Phelang Bonolo has Hartebeespoort Private Hospital and East Med Day Clinic, both still to be built. Rampedi said the remnants of apartheid spatial planning in the townships became clear to him as he admitted patients from surrounding townships while he practised in Pretoria's suburbia.
He said Soshanguve was rapidly growing, while in Pretoria all the hospitals were in one street. Considering the population, its needs and economics, it made sense from a financial point of view to bring the facilities closer. After the authorities had been convinced, the challenge was showing funders that Rampedi and his associates could run hospitals.
To develop a track record, Phelang Bonolo had to create a strategic partnership with Netcare, but with no intention of growing with it. It made the funding of Botshilu much more palatable for the likes of the Industrial Development Corp (IDC), the Public Investment Corp (PIC), venture capitalists and financial institutions.
The IDC has financed the majority of black-owned private hospitals in townships. The PIC also has large stakes in the sector. BusaMed's hospital is, however, backed by private equity, with the National Empowerment Fund as a shareholder.
Financial services company Mergence said earlier this year it was also in the process of securing funding to launch its own black-owned hospital group. According to market research group Urban Studies, private hospitals are mostly found in affluent suburbs of metropolitan areas where more than 70 percent of the households are in LSMs 9 and 10.
Urban Studies CEO Dirk Prinsloo said a suitable model needs to be developed for private hospitals where township development is taking place. With the department's minimum threshold population for a private hospital at 100 000-130 000, a private hospital could be warranted for Soweto, because 12 percent of the population, about 160 000 people, fall between LSM 9 and 10, Prinsloo said. Lenmed, which is 30 years into providing private healthcare, has not lost its momentum.
In March the group opened a primary healthcare centre in KwaMashu, Durban, and added its 10th hospital through an acquisition in the Northern Cape. Lenmed's expansion plans include the construction of a hospital in Gauteng's Tembisa and another in Kimberley, both to be commissioned in 2017.
The group also has a presence in Botswana and Mozambique.
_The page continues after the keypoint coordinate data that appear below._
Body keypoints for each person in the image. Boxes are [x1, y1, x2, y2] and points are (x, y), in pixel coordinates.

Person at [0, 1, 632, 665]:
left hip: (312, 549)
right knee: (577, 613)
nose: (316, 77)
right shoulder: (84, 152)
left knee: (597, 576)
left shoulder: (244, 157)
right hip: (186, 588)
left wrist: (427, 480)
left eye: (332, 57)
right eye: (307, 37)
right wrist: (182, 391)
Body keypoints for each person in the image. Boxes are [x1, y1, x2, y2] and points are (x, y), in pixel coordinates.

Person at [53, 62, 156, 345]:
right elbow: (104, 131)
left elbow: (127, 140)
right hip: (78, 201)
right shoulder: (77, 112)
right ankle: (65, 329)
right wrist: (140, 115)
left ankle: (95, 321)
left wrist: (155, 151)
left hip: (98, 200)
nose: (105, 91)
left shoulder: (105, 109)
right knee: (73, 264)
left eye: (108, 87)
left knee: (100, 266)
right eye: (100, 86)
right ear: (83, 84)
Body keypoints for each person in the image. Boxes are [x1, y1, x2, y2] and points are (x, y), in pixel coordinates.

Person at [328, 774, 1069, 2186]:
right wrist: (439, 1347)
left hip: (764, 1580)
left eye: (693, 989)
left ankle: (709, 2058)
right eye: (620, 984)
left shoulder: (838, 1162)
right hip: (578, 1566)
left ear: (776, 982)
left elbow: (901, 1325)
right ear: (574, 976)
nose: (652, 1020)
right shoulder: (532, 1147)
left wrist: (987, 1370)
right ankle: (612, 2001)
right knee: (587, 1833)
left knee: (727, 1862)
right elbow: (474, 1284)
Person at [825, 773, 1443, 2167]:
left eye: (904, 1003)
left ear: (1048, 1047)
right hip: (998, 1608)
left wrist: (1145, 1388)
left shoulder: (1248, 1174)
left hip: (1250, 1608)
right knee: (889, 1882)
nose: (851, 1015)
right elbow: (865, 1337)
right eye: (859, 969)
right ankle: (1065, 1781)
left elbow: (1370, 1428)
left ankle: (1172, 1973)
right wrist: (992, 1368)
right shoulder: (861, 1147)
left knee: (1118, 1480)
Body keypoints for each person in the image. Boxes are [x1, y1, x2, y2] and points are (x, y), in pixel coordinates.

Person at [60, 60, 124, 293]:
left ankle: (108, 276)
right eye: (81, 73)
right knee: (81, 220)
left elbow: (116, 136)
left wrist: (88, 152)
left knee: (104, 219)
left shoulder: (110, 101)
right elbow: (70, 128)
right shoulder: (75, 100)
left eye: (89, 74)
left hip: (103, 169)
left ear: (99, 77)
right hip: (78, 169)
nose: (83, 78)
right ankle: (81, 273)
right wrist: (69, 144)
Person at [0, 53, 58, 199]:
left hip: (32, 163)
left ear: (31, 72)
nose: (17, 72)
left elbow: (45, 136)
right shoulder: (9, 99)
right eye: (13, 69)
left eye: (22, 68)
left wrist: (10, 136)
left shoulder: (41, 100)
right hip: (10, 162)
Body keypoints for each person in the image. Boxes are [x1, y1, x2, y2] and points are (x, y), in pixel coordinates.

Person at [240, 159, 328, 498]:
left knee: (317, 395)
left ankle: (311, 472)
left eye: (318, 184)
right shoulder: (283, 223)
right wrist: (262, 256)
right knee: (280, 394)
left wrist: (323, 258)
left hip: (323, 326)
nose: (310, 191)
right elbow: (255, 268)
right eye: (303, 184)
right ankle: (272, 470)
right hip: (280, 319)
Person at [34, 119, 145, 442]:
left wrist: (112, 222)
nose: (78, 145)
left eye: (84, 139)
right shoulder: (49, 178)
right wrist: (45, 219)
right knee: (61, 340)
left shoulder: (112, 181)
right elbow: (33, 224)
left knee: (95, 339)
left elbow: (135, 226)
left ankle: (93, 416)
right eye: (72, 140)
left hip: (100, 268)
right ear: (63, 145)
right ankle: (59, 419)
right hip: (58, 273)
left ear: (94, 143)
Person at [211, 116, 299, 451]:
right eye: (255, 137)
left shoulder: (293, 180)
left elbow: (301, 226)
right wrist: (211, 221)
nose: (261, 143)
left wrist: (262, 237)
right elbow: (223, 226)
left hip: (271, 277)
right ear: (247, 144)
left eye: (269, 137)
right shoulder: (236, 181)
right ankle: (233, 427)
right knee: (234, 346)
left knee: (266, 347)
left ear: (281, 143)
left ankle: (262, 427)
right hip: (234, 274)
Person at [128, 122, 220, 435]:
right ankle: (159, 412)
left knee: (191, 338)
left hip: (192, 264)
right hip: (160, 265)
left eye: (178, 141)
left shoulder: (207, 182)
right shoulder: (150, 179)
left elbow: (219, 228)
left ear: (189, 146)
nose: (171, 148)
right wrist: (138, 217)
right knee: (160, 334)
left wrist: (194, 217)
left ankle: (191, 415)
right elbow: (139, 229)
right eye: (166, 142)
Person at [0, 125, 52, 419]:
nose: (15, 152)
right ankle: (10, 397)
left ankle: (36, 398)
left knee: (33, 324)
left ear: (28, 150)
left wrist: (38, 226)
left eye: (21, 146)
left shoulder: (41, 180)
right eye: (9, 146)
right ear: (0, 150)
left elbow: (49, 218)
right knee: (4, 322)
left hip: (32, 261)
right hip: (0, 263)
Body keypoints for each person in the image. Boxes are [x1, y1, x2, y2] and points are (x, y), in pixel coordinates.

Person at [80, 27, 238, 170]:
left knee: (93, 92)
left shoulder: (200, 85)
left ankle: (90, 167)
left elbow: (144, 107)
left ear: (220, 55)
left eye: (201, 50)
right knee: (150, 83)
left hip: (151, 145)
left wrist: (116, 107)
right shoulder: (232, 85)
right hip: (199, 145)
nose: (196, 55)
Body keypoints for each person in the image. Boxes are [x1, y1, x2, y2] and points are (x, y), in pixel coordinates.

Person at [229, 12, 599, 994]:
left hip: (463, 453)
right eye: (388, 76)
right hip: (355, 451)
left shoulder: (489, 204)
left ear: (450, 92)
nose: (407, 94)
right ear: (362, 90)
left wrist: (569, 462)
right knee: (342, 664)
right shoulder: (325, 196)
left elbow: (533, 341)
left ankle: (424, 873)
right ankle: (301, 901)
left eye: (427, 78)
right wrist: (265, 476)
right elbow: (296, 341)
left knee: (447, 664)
Lenmed CEO Prakash Devchand said the company does not target high-income earners, but that the provision of quality healthcare services has sustained the group. He notes that the Western Cape, Gauteng and KwaZulu-Natal are developed in terms of private healthcare, and said there are opportunities for the group to take in other provinces.
Lenmed has a wide shareholder base to fund its expansion plans. The cash flows of its more mature hospitals seem to support the newer hospitals. Though SA has a shortage of nursing staff, Devchand said it is not as urgent as the need for medical specialists, the effects of which are beginning to be felt within Lenmed. Melomed, which is based in the Western Cape, said it has embarked on in-house training for nursing practitioners. But the shortage of specialists, especially in certain disciplines, remains a challenge, said Melomed marketing manager Randal Pedro.
Melomed has four hospitals in middle-income communities, in areas that have previously not had private healthcare facilities. Its first foray out of the province will be a facility under construction in Richards Bay that is expected to be completed in 2017.
Econex health sector economist Mariné Erasmus says the proliferation of new hospitals is good for competition when it comes to pricing quality. She said investors would have done extensive research before setting up; even people not on medical aid will have access to healthcare on a cash basis.
Further, Erasmus said, when the National Health Insurance comes into effect, these facilities will already be in place - closer to communities - to contract with the Department of Health. What will be interesting, she said, will be the interplay between pent-up demand and supply-induced demand, and how it will affect a new facility's occupancy rates. She said new hospitals open up because there is already a demand.